Tuesday, March 14, 2017

March Madness Advice

I'll be the first to tell you I know shit about sports. Growing up, my ideas of sports were Final Fantasy VII marathons and putting together computers. But the one time of year I pay attention is March Madness. Not because of some fondness for basketball, but because I enjoy placing a bracket on a site like ESPN where random chance and guesses are as much a part of it as knowing these teams inside and out.


So you're like me, huh? Well, grab a beer (or a capris sun if your under 21) and let's look at some of the tried and true methods for winning some money with little to no sports knowledge required!


1. Bracket Seeds


This is the easiest one to follow. You have a 1 seed facing a 16 seed? Well that's a no brainer. I don't care if the 16 seed has your favorite color on the uniform or it's mascot is Admiral Ackbar (I see you Ole Miss people), 1 is good and 16 is bad. As the seed matchups get more even (like 1 vs 4 and 2 vs 3), then it becomes a free for all, but at the beginning, be smart.
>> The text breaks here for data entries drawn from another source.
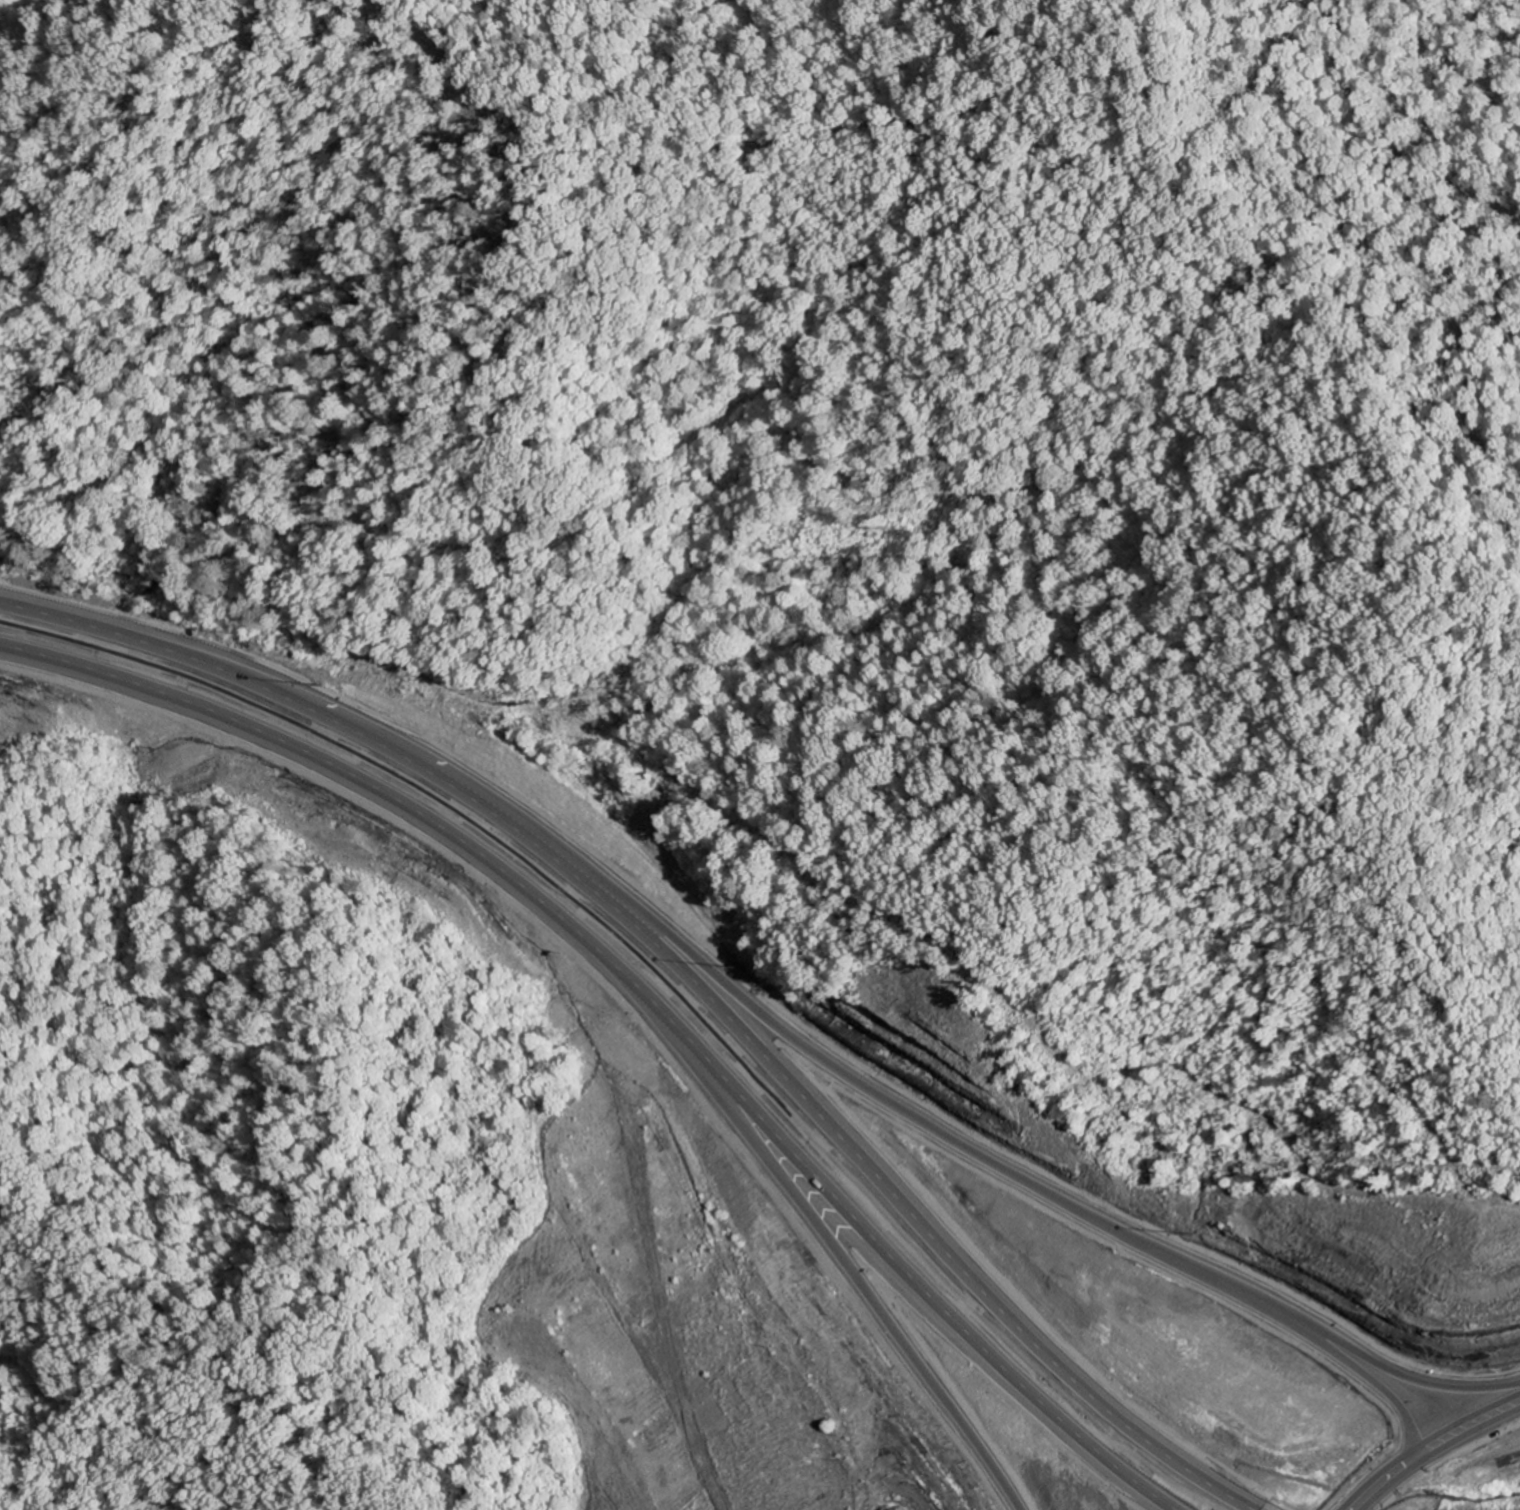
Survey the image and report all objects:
road: (676, 974)
road: (632, 990)
road: (1001, 1176)
road: (833, 1266)
road: (1425, 1447)

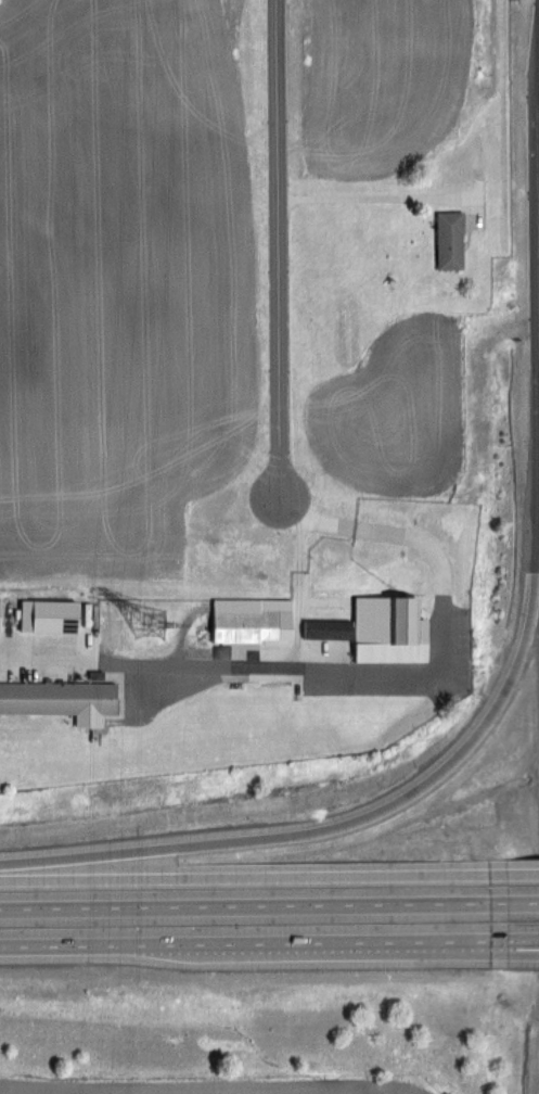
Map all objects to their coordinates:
road: (502, 125)
road: (368, 195)
building: (449, 240)
road: (275, 249)
crop: (119, 280)
road: (298, 593)
building: (48, 615)
building: (250, 618)
power tower: (151, 622)
building: (327, 628)
building: (388, 628)
road: (80, 659)
road: (437, 665)
building: (60, 698)
road: (374, 813)
road: (514, 875)
road: (245, 877)
road: (514, 903)
road: (245, 906)
road: (514, 944)
road: (244, 946)
road: (514, 946)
They rank these teams for a reason.


2. Mascots


You got one of those pesky 7 seed vs 10 seed matchups and you're like shit, what do I do? Let's go to the mascot check. The 7 seed has the mighty Friar for a mascot. The 10 seed has the radical Flying Space Hyenas as theirs. Duh - this is what we call a no brainer. You best be picking the Flying Space Hyenas. If you don't, you better be a Friar alum or intoxicated. Mascot coolness counts and don't be afraid to run with it.


3. Colors


A popular method amongst the lady-type people, picking based on what color appeals to you. I'm not going to lie, I've used this method on occasion to great success. My favorite color is green and thanks to a good old Michigan State run for a few tournaments, green took me to the promised land. However, color picks are superseded by seeds and mascots. I don't give two shits if aquamarine is your favorite color, if that team is a 15 seed with a mascot of the Jazz Bunny and they are playing a 2 seed with a mascot of the Killer Chainsaws, there's no way in hell you should be using the color method (unless you are an alum or intoxicated).


Well, there you have it. The brackets are out now and you should go get to picking. And, if you win any money, use it to buy one of your old pal Jack's books. You won't regret it.